In any case, thanks very much for the help.

Your assumptions are correct: reading text files uses Fortran "formatted" IO. This is considerably slower than reading the data from an "unformatted" file. You will find the file formatting or "form" in the OPEN statement:
OPEN( unit=42,file="whatever",form="formatted" ....) or some similar OPEN

the form="unformatted" is typically 1-2 orders of magnitude faster. It reads/writes data in the native binary format of the computer you are on.

So if form="unformatted" is 1-2 orders of magnitude faster, why would anyone use form="formatted"? Well, a text file or formatted file can be read on any computer and is portable. Scientists need to be able to share data files with colleagues and using a text file guarantees that no matter what computer someone has this file can be read. The unfortunate thing is that form="unformatted" is both system dependent and compiler dependent. The order of storing bytes from a 4 or 8 byte real varies in a property called 'endian' - computers are either little-endian or big-endian meaning that the bytes are stored from the low-end up (little endian) or from the high-end down (big endian). PCs are little-endian but older SGI and other systems were big-endian. So form="unformatted" files could not be shared between these two systems without some conversion mechanism to swap byte orders. To see the extent of the problem, look up the CONVERT= specifier on the OPEN statement supported by Intel Fortran. You'll see we've had to set up conversion methods for a variety of other formats. And to make matters worse, even on a platform like a PC, compiler vendors do not agree on how to set up file and record markers within unformatted files. Thus, an unformatted file created by IFORT may not be able to be read by gfortran, g95 or PGI.

But there is hope. You can continue to use formatted text files and just accept the slowness as a tradeoff with portability and sharing. OR there are at least 2 efforts to make vendor/platform neutral data files along with service routines to create/read these file formats. If you are interested, take a look at HDF and NetCDF projects.
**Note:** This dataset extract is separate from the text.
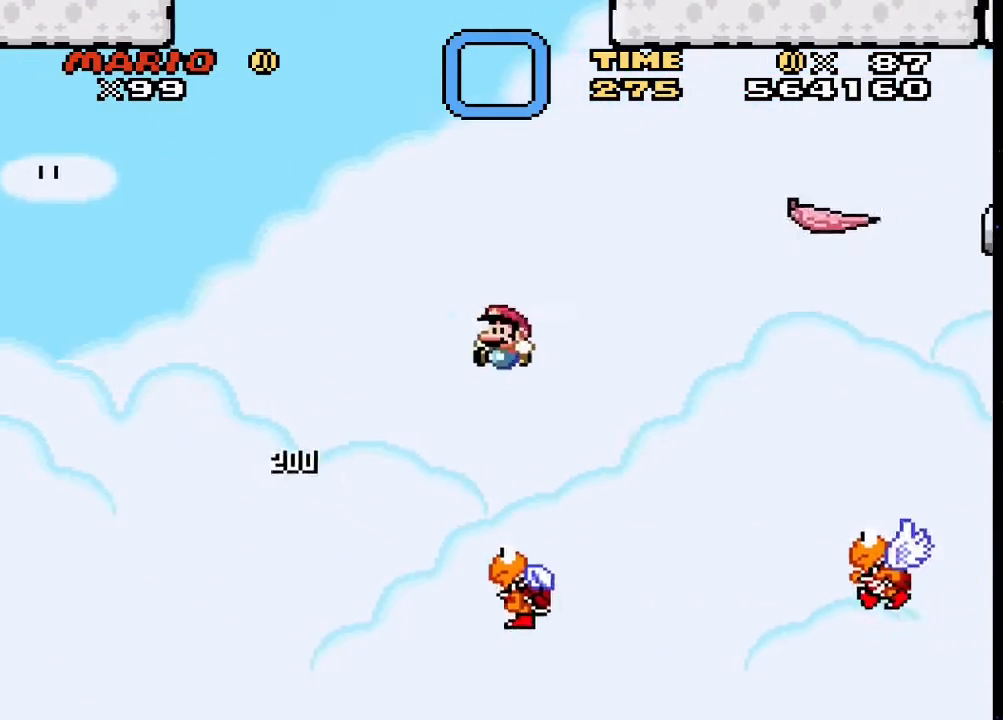
{"dt_ms": 500, "buttons": ["CROSS", "SQUARE", "DPAD_RIGHT"], "events": [[33, "DPAD_LEFT", "up"], [200, "DPAD_RIGHT", "down"]]}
These 2 file IO layers are used extensively in the scientific community:

NetCDF: http://www.unidata.ucar.edu/software/netcdf/

HDF group: http://www.hdfgroup.org/HDF5/

TimP · ‎12-03-2009

Quoting - Ronald W. Green (Intel)

And to make matters worse, even on a platform like a PC, compiler vendors do not agree on how to set up file and record markers within unformatted files. Thus, an unformatted file created by IFORT may not be able to be read by gfortran, g95 or PGI.

ifort, PGI, and gfortran seem to have reached reasonable compatibility on linux x86_64. Don't count on it for obsolete versions, however. gfortran for Windows is still trying to solve the problem of supporting>2GB files, but I wouldn't count on hdf5 working there either.

Ron_Green · ‎12-03-2009

And as for memory versus data files: memory reads are around 3 orders of magnitude faster.

So why not put all the data hard-coded in the program using DATA statements or other explicit initialization?

Certainly for data that does not change over time this is something to consider. For example, phase tables of water (steam tables) will never change over time (hopefully). Good candidate for putting into a program in a table without reading from disk.

On the other extreme: data that define a particular problem, and will be changed frequently to define new problems. You don't want to have to edit files, recompile, etc for each problem you run. These should be read in from disk.

There are data sets that fall in between these two - materials tables for steel, composites, ceramics. These are updated regularly as new materials are added by manufacturers and older materials are removed from the market. I've seen these hardcoded and also read in from material property data files. If the code models a particular widget and that widget's material sets are fixed and unchanging - could hardcode them. If the widgets get redesigned once a year and new materials come and go - data file.